» Exercise description:
Copy out all of the entries, keeping every word the same.

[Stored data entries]

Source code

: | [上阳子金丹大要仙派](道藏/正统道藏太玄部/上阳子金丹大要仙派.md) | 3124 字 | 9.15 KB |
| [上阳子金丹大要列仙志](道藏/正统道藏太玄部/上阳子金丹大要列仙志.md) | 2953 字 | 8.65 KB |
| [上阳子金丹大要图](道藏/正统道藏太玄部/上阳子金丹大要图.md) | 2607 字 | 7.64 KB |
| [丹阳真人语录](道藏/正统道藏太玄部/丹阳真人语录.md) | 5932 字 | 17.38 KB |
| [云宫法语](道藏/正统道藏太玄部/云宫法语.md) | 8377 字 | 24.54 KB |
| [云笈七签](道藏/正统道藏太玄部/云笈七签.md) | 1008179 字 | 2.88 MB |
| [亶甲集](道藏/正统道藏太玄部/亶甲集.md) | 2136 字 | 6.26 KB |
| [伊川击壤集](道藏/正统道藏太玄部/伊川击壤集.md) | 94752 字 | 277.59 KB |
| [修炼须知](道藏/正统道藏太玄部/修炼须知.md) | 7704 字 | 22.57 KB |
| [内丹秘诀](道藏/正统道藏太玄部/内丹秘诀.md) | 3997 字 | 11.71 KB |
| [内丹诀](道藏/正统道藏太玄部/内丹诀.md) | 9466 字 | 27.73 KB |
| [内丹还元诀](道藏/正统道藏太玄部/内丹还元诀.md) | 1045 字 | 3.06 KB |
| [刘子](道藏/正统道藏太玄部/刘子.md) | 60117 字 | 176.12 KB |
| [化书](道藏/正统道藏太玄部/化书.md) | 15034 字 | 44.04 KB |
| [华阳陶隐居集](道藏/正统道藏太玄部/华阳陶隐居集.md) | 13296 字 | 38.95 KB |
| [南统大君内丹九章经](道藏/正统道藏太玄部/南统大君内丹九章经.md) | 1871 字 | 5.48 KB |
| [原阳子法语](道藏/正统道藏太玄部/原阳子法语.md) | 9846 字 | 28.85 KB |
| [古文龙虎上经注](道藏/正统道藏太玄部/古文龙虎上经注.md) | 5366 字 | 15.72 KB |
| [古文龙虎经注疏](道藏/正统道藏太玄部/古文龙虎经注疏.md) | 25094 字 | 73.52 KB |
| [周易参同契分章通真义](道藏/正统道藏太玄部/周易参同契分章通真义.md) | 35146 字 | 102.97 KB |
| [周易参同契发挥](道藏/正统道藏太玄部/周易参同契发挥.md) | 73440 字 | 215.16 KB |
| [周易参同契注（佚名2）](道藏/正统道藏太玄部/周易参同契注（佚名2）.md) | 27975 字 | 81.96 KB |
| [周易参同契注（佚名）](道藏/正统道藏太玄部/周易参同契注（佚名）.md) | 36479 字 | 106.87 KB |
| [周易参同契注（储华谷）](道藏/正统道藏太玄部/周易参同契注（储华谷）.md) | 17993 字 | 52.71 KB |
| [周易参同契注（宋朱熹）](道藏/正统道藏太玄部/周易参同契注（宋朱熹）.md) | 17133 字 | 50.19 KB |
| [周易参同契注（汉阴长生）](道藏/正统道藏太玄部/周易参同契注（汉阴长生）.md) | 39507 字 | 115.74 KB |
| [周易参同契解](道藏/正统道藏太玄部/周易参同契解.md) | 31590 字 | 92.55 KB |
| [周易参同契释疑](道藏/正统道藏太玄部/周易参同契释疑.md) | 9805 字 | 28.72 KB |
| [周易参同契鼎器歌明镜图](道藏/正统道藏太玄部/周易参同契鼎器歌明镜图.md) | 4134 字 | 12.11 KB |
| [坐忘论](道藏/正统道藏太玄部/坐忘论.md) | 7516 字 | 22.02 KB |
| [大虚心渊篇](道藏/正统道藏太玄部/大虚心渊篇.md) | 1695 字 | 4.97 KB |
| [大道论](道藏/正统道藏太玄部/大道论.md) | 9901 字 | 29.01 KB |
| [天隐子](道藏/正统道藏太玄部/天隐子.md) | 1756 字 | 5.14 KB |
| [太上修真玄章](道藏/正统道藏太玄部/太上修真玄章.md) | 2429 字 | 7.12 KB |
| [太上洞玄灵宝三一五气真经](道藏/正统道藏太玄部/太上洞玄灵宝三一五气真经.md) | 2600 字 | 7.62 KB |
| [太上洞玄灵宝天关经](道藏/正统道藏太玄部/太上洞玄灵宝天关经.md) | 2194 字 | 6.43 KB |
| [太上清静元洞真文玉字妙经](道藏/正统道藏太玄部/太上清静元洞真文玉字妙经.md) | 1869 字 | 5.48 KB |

» Output for this exercise:
Source code

: | [上阳子金丹大要仙派](道藏/正统道藏太玄部/上阳子金丹大要仙派.md) | 3124 字 | 9.15 KB |
| [上阳子金丹大要列仙志](道藏/正统道藏太玄部/上阳子金丹大要列仙志.md) | 2953 字 | 8.65 KB |
| [上阳子金丹大要图](道藏/正统道藏太玄部/上阳子金丹大要图.md) | 2607 字 | 7.64 KB |
| [丹阳真人语录](道藏/正统道藏太玄部/丹阳真人语录.md) | 5932 字 | 17.38 KB |
| [云宫法语](道藏/正统道藏太玄部/云宫法语.md) | 8377 字 | 24.54 KB |
| [云笈七签](道藏/正统道藏太玄部/云笈七签.md) | 1008179 字 | 2.88 MB |
| [亶甲集](道藏/正统道藏太玄部/亶甲集.md) | 2136 字 | 6.26 KB |
| [伊川击壤集](道藏/正统道藏太玄部/伊川击壤集.md) | 94752 字 | 277.59 KB |
| [修炼须知](道藏/正统道藏太玄部/修炼须知.md) | 7704 字 | 22.57 KB |
| [内丹秘诀](道藏/正统道藏太玄部/内丹秘诀.md) | 3997 字 | 11.71 KB |
| [内丹诀](道藏/正统道藏太玄部/内丹诀.md) | 9466 字 | 27.73 KB |
| [内丹还元诀](道藏/正统道藏太玄部/内丹还元诀.md) | 1045 字 | 3.06 KB |
| [刘子](道藏/正统道藏太玄部/刘子.md) | 60117 字 | 176.12 KB |
| [化书](道藏/正统道藏太玄部/化书.md) | 15034 字 | 44.04 KB |
| [华阳陶隐居集](道藏/正统道藏太玄部/华阳陶隐居集.md) | 13296 字 | 38.95 KB |
| [南统大君内丹九章经](道藏/正统道藏太玄部/南统大君内丹九章经.md) | 1871 字 | 5.48 KB |
| [原阳子法语](道藏/正统道藏太玄部/原阳子法语.md) | 9846 字 | 28.85 KB |
| [古文龙虎上经注](道藏/正统道藏太玄部/古文龙虎上经注.md) | 5366 字 | 15.72 KB |
| [古文龙虎经注疏](道藏/正统道藏太玄部/古文龙虎经注疏.md) | 25094 字 | 73.52 KB |
| [周易参同契分章通真义](道藏/正统道藏太玄部/周易参同契分章通真义.md) | 35146 字 | 102.97 KB |
| [周易参同契发挥](道藏/正统道藏太玄部/周易参同契发挥.md) | 73440 字 | 215.16 KB |
| [周易参同契注（佚名2）](道藏/正统道藏太玄部/周易参同契注（佚名2）.md) | 27975 字 | 81.96 KB |
| [周易参同契注（佚名）](道藏/正统道藏太玄部/周易参同契注（佚名）.md) | 36479 字 | 106.87 KB |
| [周易参同契注（储华谷）](道藏/正统道藏太玄部/周易参同契注（储华谷）.md) | 17993 字 | 52.71 KB |
| [周易参同契注（宋朱熹）](道藏/正统道藏太玄部/周易参同契注（宋朱熹）.md) | 17133 字 | 50.19 KB |
| [周易参同契注（汉阴长生）](道藏/正统道藏太玄部/周易参同契注（汉阴长生）.md) | 39507 字 | 115.74 KB |
| [周易参同契解](道藏/正统道藏太玄部/周易参同契解.md) | 31590 字 | 92.55 KB |
| [周易参同契释疑](道藏/正统道藏太玄部/周易参同契释疑.md) | 9805 字 | 28.72 KB |
| [周易参同契鼎器歌明镜图](道藏/正统道藏太玄部/周易参同契鼎器歌明镜图.md) | 4134 字 | 12.11 KB |
| [坐忘论](道藏/正统道藏太玄部/坐忘论.md) | 7516 字 | 22.02 KB |
| [大虚心渊篇](道藏/正统道藏太玄部/大虚心渊篇.md) | 1695 字 | 4.97 KB |
| [大道论](道藏/正统道藏太玄部/大道论.md) | 9901 字 | 29.01 KB |
| [天隐子](道藏/正统道藏太玄部/天隐子.md) | 1756 字 | 5.14 KB |
| [太上修真玄章](道藏/正统道藏太玄部/太上修真玄章.md) | 2429 字 | 7.12 KB |
| [太上洞玄灵宝三一五气真经](道藏/正统道藏太玄部/太上洞玄灵宝三一五气真经.md) | 2600 字 | 7.62 KB |
| [太上洞玄灵宝天关经](道藏/正统道藏太玄部/太上洞玄灵宝天关经.md) | 2194 字 | 6.43 KB |
| [太上清静元洞真文玉字妙经](道藏/正统道藏太玄部/太上清静元洞真文玉字妙经.md) | 1869 字 | 5.48 KB |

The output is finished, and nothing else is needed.